I believe that I found a way to overcome such issue. I needed to set a number of estimators for xgboost as well for ngboost. The code below shows this modification:
import numpy as np import ngboost import xgboost from sklearn.datasets import load_boston from sklearn.model_selection import train_test_split import multiprocessing import matplotlib.pyplot as plt
if name == 'main': cpu_count= 2 if (multiprocessing.cpu_count() < 4) else (multiprocessing.cpu_count() - 2)
x, y= load_boston(return_X_y= True)
mean_scaler= np.mean(x, axis= 0)
std_scaler= np.std(x, axis= 0)
x= (x - mean_scaler) / std_scaler
x_train, x_validation, y_train, y_validation= train_test_split(x, y, test_size= 0.4, random_state= 1969)
# using only ngboost
ngb_1= ngboost.NGBRegressor(Dist= ngboost.distns.Normal, Score= ngboost.scores.MLE,
natural_gradient= True, n_estimators= 300, learning_rate= 0.01,
verbose= False, random_state= 1969)
ngb_1.fit(x_train, y_train)
y_preds_ngboost= ngb_1.predict(x_validation)
# using xgboost with ngboost
learner= xgboost.XGBRegressor(max_depth= 6, n_estimators= 300, verbosity= 1, objective=
'reg:squarederror', booster= 'gbtree', tree_method= 'exact', n_jobs=
cpu_count, learning_rate= 0.05, gamma= 0.15,
reg_alpha= 0.20, reg_lambda= 0.50, random_state= 1969)
ngb_2= ngboost.NGBRegressor(Dist= ngboost.distns.Normal, Score= ngboost.scores.MLE, Base=
learner, natural_gradient= True, n_estimators= 300, learning_rate=
0.01, verbose= False, random_state= 1969)
ngb_2.fit(x_train, y_train)
y_preds_hyboost= ngb_2.predict(x_validation)
fig, ax= plt.subplots(nrows= 1, ncols= 3, figsize= (10,5))
ax[0].plot(range(0,len(x_validation)), y_validation, '-k', label= 'validation')
ax[0].plot(range(0,len(x_validation)), y_preds_ngboost, '--r', label= 'ngboost')
ax[0].set_title("NGBOOST: validation & prediction")
ax[0].legend()
ax[1].plot(range(0,len(x_validation)), y_validation, '-k', label= 'validation')
ax[1].plot(range(0,len(x_validation)), y_preds_hyboost, '--r', label= 'hyboost')
ax[1].set_title("HYBOOST: validation & prediction")
ax[1].legend()
ax[2].plot(range(0,len(x_validation)), y_preds_ngboost, '-k', label= 'ngboost')
ax[2].plot(range(0,len(x_validation)), y_preds_hyboost, '--r', label= 'hyboost')
ax[2].set_title("NGBOOST - HYBOOST: prediction")
ax[2].legend()
plt.show()
Unfortunately, I still get the same warning message: Warning (from warnings module): File "C:\Temp\Python\Python3.6.5\lib\site-packages\xgboost\core.py", line 445 "memory consumption") UserWarning: Use subset (sliced data) of np.ndarray is not recommended because it will generate extra copies and increase memory consumption
Does this issue influence the quality of the learned model by xgboost?
Kind regards,
Ivan
Dear community,
I am currently working in a probabilistic extension of XGBoost called XGBoostLSS that models all parameters of a distribution. This allows to create probabilistic forecasts from which prediction intervals and quantiles of interest can be derived.

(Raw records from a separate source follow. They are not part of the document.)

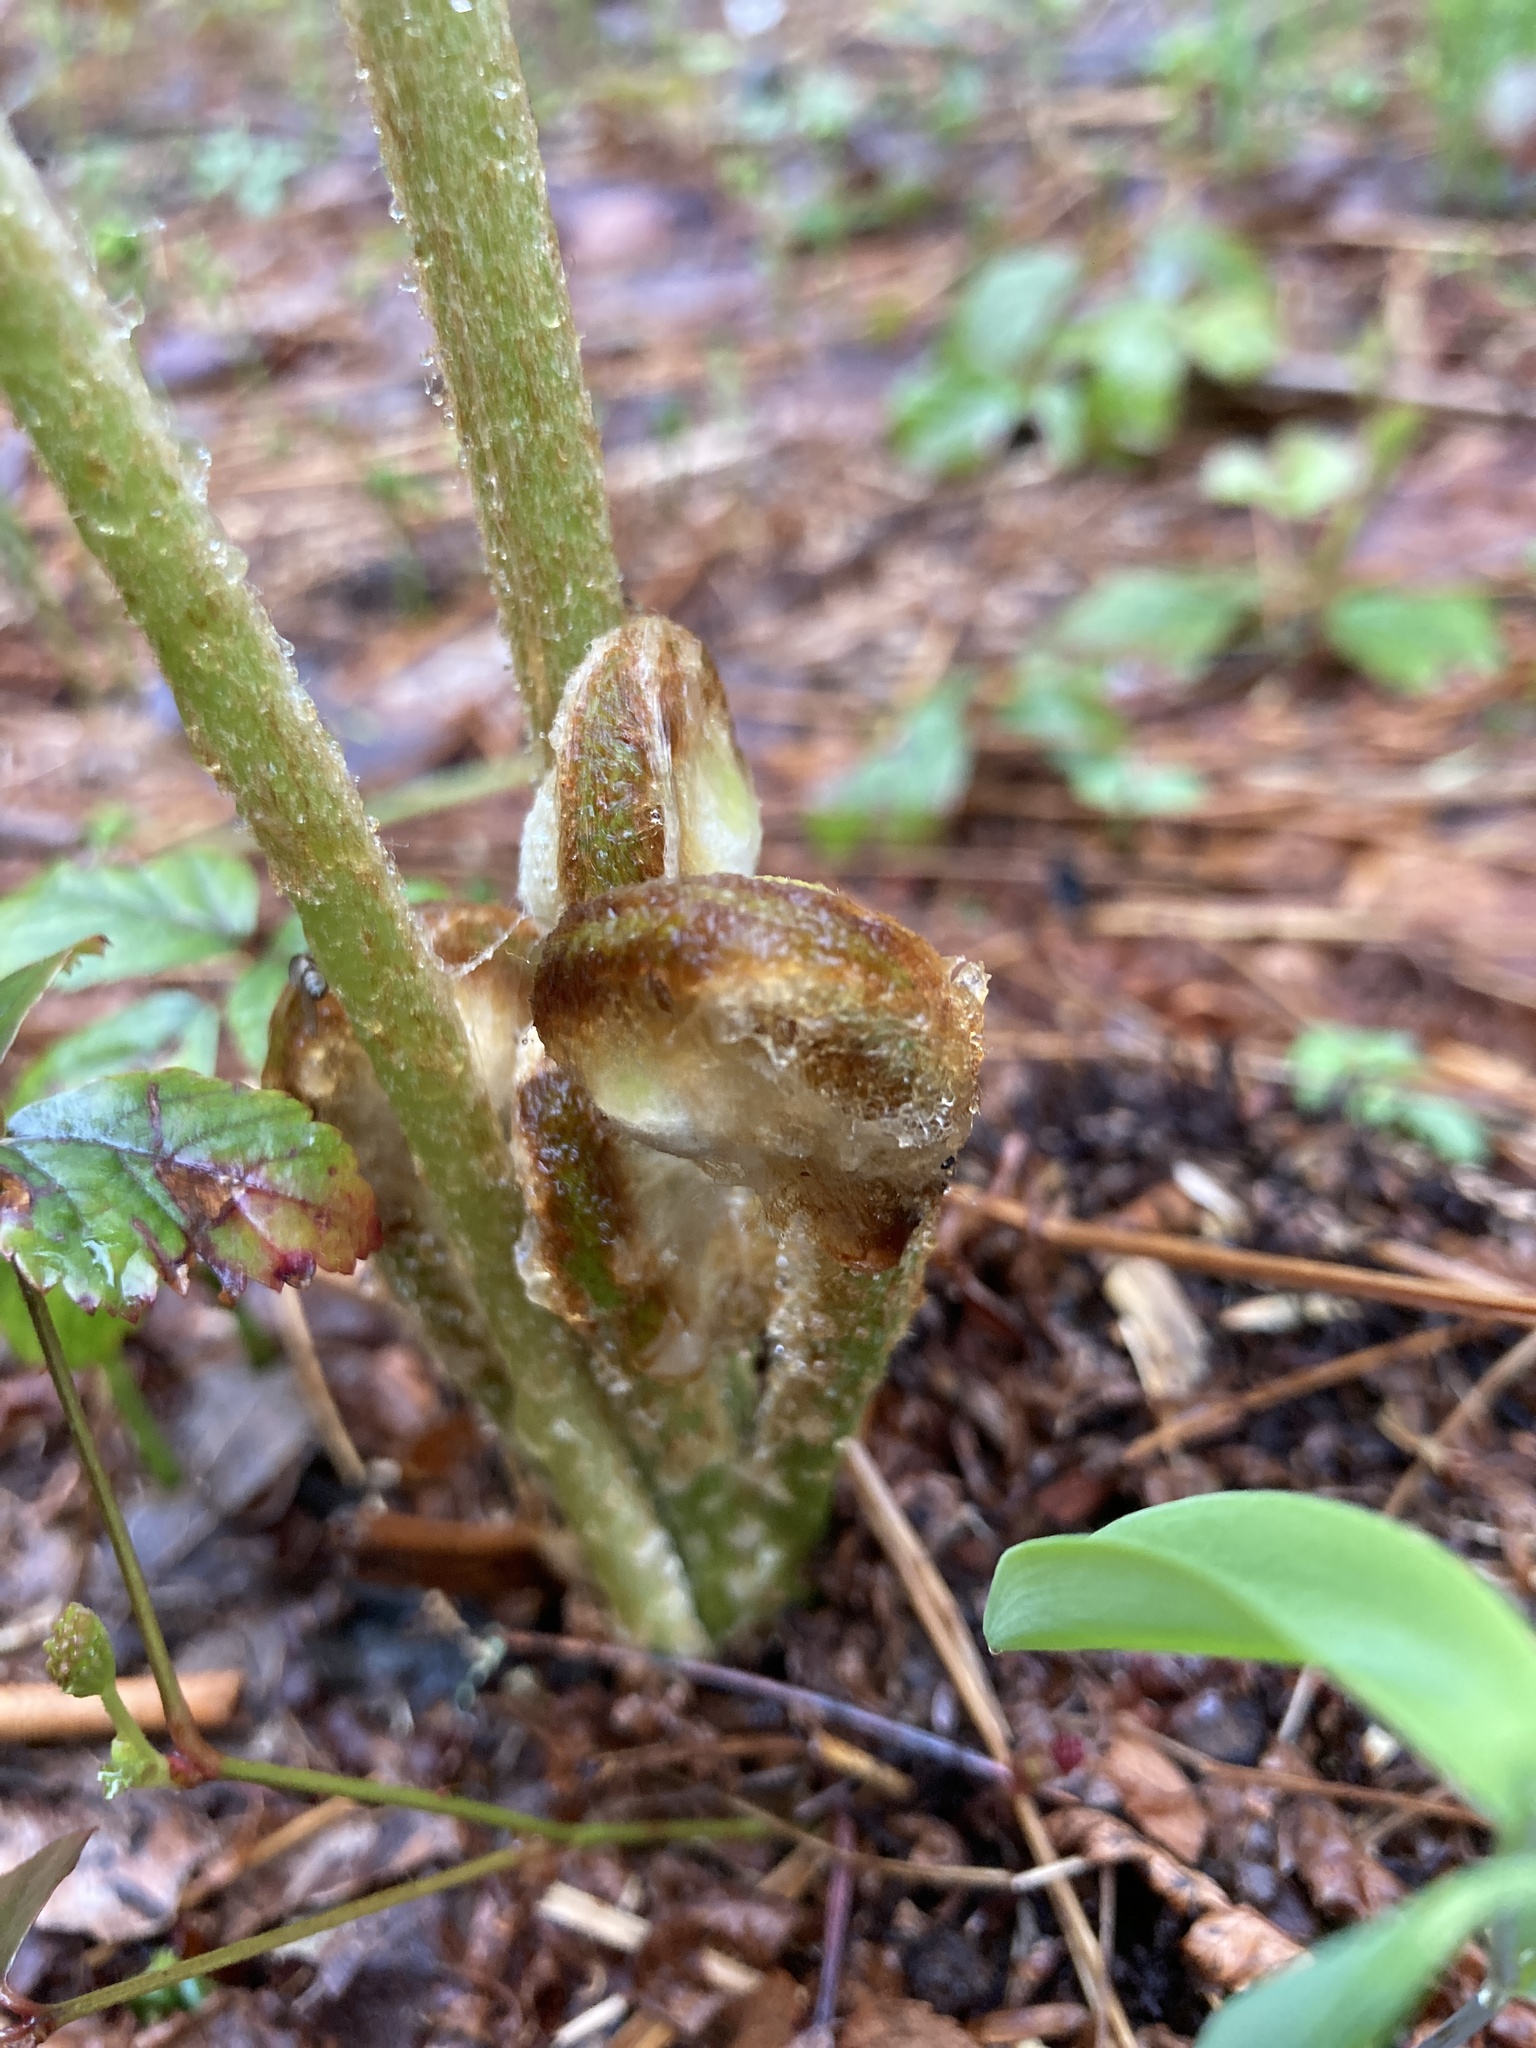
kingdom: Plantae
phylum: Tracheophyta
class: Polypodiopsida
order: Osmundales
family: Osmundaceae
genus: Osmundastrum
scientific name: Osmundastrum cinnamomeum
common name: Cinnamon fern
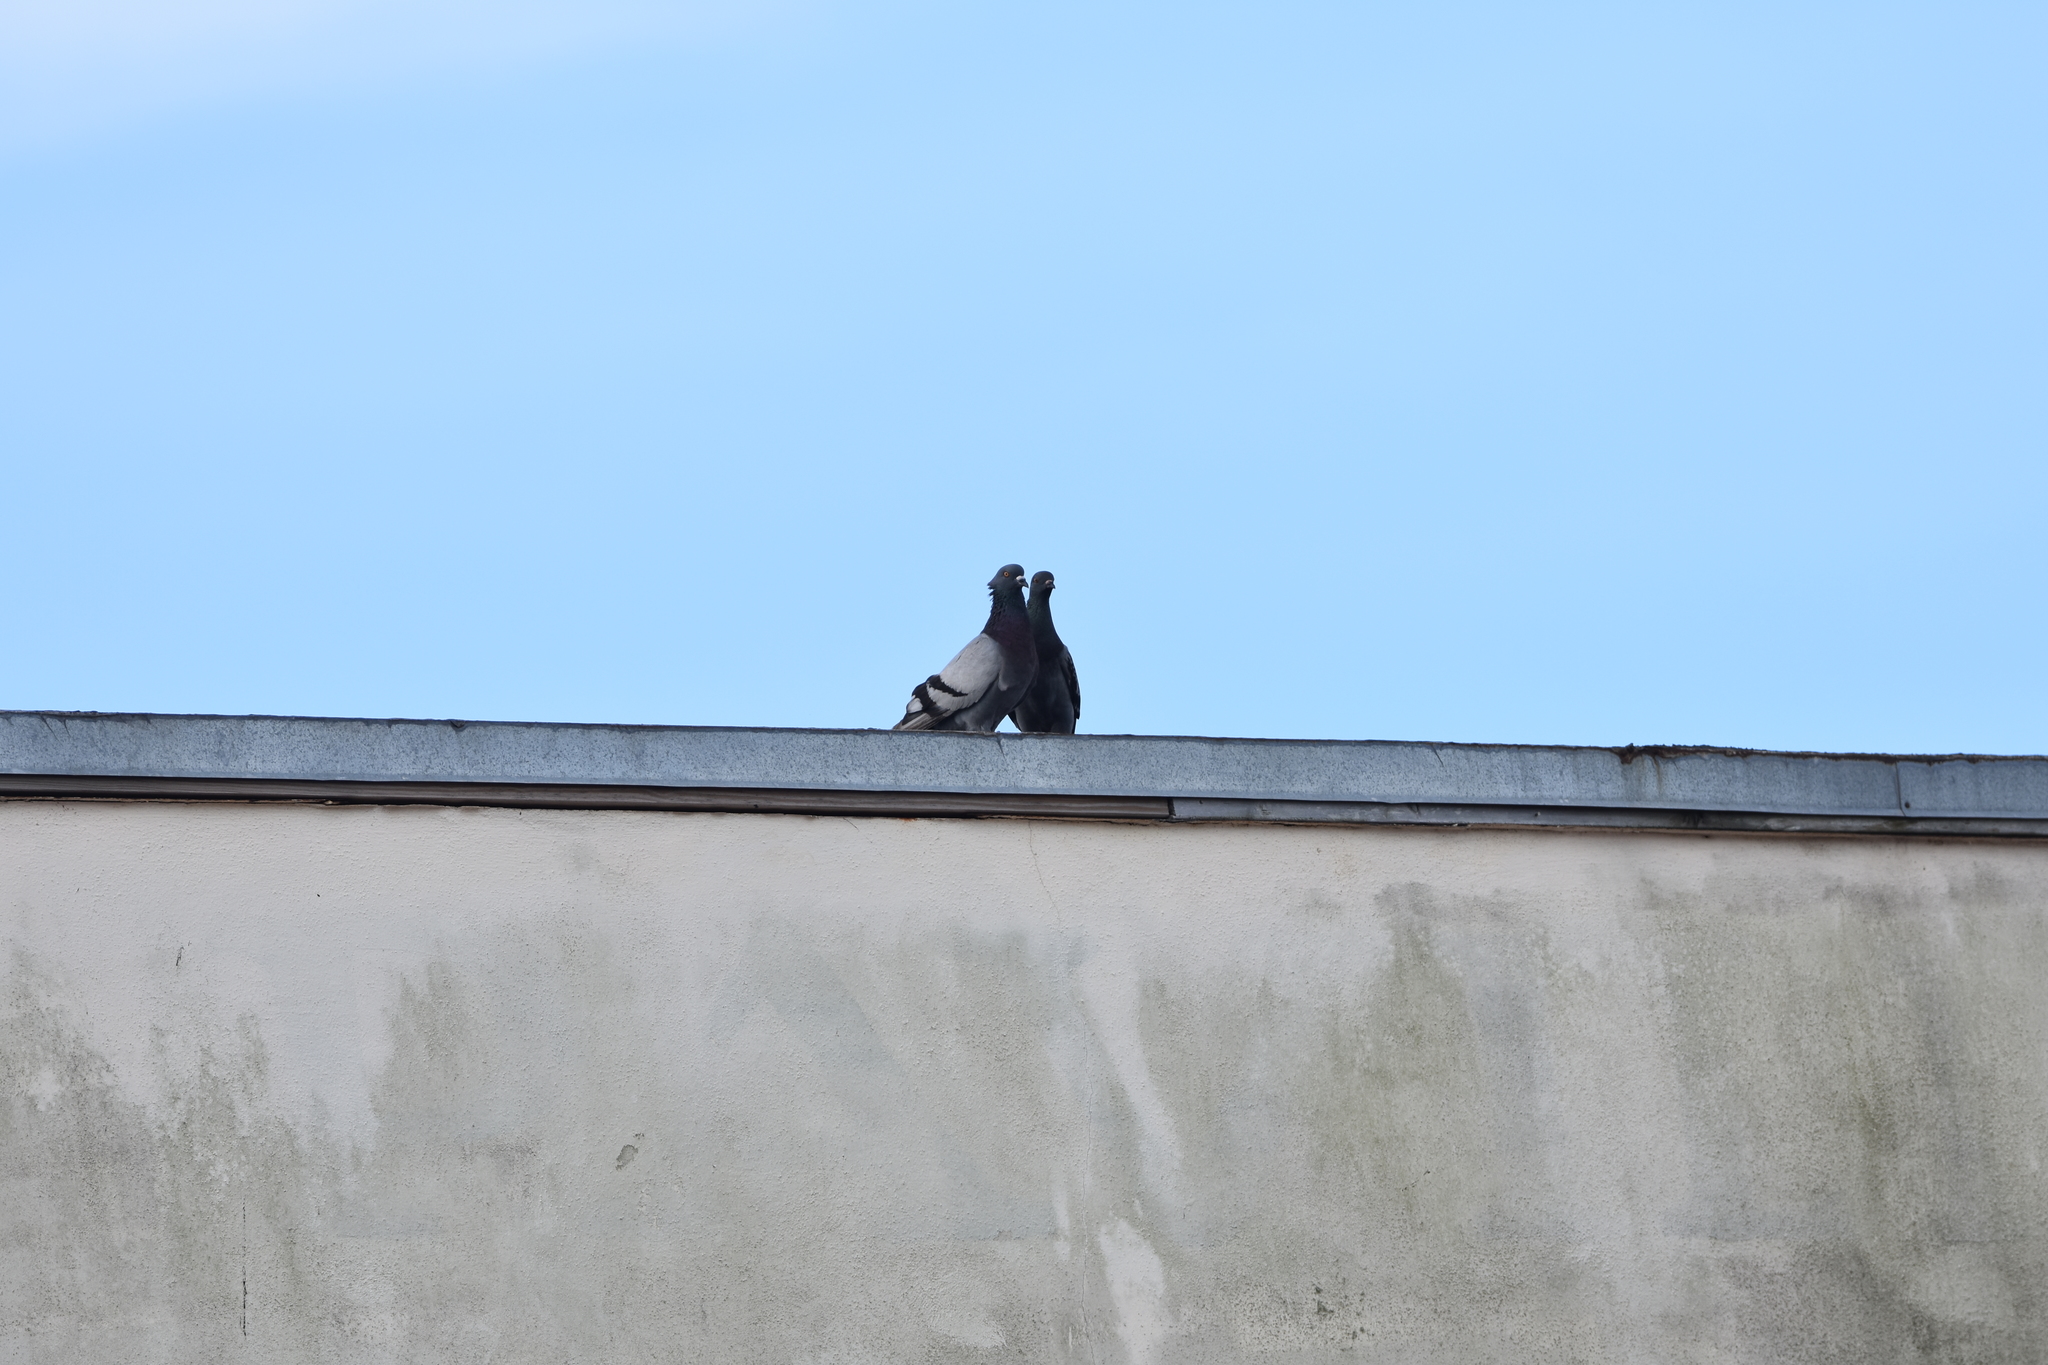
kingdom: Animalia
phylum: Chordata
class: Aves
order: Columbiformes
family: Columbidae
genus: Columba
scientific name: Columba livia
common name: Rock pigeon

The problem is that XGBoost doesn`t permit do optimize over several parameters. Assume we have a Normal distribution y ~ N(µ, sigma). So far, my approach is a two-step procedure, where I first optimize µ with sigma fixed, and then optimize sigma with µ fixed and then iterate between these two.
Since this is inefficient, are there any ways of simultaneously optimize both µ and sigma using a custom loss function?